List of tasks:
1 - Name every company in the tech news brief below.
2 - Carry the tech news brief below forward from its final sentence.

Text for analysis:
==================================================
Driving the news: Twitter on Monday rolled out a new program designed to "pre-bunk" climate misinformation, or get ahead of false narratives about climate by exposing people to more accurate information about the crisis on its platform.
- Last month, Google and its subsidiary YouTube took a much more drastic step, announcing a new policy that prohibits climate deniers from being able to monetize their content.
- In September, Facebook introduced new measures intended to counter misinformation about climate change after expanding an online portal meant to counter such misinformation in February.
Yes, but: Most of the recent actions taken around climate misinformation aren't as aggressive as other efforts tech firms have taken to ban other types of misinformation.
The big picture: Long before anti-vaccination content and election denialism became society's biggest misinformation headaches, false claims that scientists were divided over climate science findings spread widely online with little intervention from Big Tech platforms.
- Most major tech firms have announced climate pledges, alongside the majority of corporate America.
3. Roblox suffers three-day outage
Roblox was back online Sunday night following an outage that stretched over three days.
==================================================
Given data:

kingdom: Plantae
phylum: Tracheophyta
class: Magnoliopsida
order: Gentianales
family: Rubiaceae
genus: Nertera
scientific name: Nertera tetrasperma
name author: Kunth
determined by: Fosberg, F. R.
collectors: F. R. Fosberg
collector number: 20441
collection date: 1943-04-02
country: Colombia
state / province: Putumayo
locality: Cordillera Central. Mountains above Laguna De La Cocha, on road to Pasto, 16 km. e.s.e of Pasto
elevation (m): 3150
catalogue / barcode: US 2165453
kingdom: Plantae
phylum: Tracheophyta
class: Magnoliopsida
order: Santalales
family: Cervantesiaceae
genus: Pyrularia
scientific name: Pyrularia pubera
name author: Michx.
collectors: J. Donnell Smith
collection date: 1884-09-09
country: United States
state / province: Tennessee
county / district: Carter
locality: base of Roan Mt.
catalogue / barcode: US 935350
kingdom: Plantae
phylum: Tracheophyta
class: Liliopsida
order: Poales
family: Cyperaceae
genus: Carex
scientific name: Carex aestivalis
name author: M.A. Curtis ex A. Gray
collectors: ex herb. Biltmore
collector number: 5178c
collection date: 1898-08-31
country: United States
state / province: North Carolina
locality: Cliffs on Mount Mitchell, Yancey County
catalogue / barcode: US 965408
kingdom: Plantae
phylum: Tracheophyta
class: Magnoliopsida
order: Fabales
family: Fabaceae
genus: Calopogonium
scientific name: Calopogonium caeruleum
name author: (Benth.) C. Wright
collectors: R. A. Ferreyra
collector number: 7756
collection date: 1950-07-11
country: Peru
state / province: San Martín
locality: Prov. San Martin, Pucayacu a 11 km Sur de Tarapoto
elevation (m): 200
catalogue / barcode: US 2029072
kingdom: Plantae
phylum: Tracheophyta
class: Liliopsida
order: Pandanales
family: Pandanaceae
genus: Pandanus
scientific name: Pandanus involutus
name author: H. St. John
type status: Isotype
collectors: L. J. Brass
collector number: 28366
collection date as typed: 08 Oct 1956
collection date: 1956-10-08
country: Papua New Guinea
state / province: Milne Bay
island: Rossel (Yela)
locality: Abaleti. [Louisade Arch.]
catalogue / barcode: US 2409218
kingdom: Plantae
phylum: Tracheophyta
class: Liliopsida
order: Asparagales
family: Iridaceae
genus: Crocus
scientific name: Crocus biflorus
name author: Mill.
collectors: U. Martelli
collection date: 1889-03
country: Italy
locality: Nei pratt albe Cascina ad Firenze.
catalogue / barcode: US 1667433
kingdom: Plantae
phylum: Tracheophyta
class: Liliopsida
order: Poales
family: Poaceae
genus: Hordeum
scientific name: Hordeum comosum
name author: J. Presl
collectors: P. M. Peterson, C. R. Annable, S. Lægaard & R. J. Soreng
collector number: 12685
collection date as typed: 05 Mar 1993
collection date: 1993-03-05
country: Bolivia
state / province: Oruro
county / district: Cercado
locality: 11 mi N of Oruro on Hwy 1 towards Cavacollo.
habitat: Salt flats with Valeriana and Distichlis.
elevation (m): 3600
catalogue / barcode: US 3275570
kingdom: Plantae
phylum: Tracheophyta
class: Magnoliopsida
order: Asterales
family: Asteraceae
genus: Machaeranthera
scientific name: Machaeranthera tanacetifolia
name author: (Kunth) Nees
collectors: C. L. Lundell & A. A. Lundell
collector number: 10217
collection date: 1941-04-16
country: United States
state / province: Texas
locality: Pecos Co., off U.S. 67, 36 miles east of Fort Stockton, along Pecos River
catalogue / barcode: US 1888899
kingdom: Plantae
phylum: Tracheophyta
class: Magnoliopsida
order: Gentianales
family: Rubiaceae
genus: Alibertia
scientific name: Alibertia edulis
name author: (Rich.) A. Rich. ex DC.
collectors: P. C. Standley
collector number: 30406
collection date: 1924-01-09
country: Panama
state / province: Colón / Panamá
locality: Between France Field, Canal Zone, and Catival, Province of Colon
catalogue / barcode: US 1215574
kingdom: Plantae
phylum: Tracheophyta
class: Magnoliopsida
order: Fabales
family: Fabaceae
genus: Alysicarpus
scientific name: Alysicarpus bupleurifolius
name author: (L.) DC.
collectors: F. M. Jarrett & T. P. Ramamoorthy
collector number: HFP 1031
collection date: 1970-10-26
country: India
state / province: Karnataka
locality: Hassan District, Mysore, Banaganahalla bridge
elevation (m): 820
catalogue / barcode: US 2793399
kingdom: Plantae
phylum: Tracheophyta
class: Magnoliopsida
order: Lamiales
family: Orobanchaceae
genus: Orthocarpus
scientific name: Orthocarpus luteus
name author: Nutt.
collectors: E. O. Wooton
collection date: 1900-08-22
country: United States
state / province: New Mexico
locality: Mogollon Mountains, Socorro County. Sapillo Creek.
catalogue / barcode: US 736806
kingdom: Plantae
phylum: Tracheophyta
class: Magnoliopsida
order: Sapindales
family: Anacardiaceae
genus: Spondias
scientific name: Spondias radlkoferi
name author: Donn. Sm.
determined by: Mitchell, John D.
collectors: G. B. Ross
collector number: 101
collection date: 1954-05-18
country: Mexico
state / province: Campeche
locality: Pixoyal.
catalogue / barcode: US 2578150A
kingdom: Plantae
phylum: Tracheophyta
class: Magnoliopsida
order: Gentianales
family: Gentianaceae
==================================================
Written answers:
1 - Twitter, Google, YouTube, Facebook, Roblox

2 -
Why it matters: By virtue of Roblox's success, an outage on its service not only affects the virtual world startup but all of the creators who have come to depend on the company, too.
Yes, but: Roblox has said it "will implement a policy to make our creator community economically whole as a result of this outage," with more details to come soon. Roblox also said it doesn't believe any user data was lost.
What they're saying: CEO David Baszucki apologized for the length of the outage on Sunday.
- "A core system in our infrastructure became overwhelmed, prompted by a subtle bug in our backend service communications while under heavy load," Baszucki said.
4. Charted: The Facebook attention gap

The Facebook Papers based on whistleblower documents were a public relations nightmare for Facebook, but so far, the company's core stakeholders — advertisers, users and investors — seem unfazed, Axios' Sara Fischer and Neal Rothschild report.
The big picture: For now, this controversy is mainly of interest to the media and lawmakers, at least if reader engagement is an indicator.
By the numbers: Interest in Facebook — measured by social media interactions per published article about the company — has declined over the course of the year, according to exclusive data from NewsWhip.
- The biggest jumps in engagement on stories about Facebook have come from stories about former President Trump.
- Google Trends data show a similar decline in Google searches for Facebook over the past year.
- WSJ's most-engaged story from its Facebook investigations ranked 48th in social media interactions among all of the publication's stories since March, according to NewsWhip data.
5. Take note
On Tap
- Web Summit takes place this week in Lisbon.
Trading Places
- TripAdvisor marketing director Luke Tarbi is joining event space marketplace Peerspace as its first chief marketing officer.
ICYMI
- A Financial Times analysis estimates that Apple's ad-tracking changes cost Snapchat, Facebook, YouTube and Twitter nearly $10 billion for the second half of this year. (Financial Times)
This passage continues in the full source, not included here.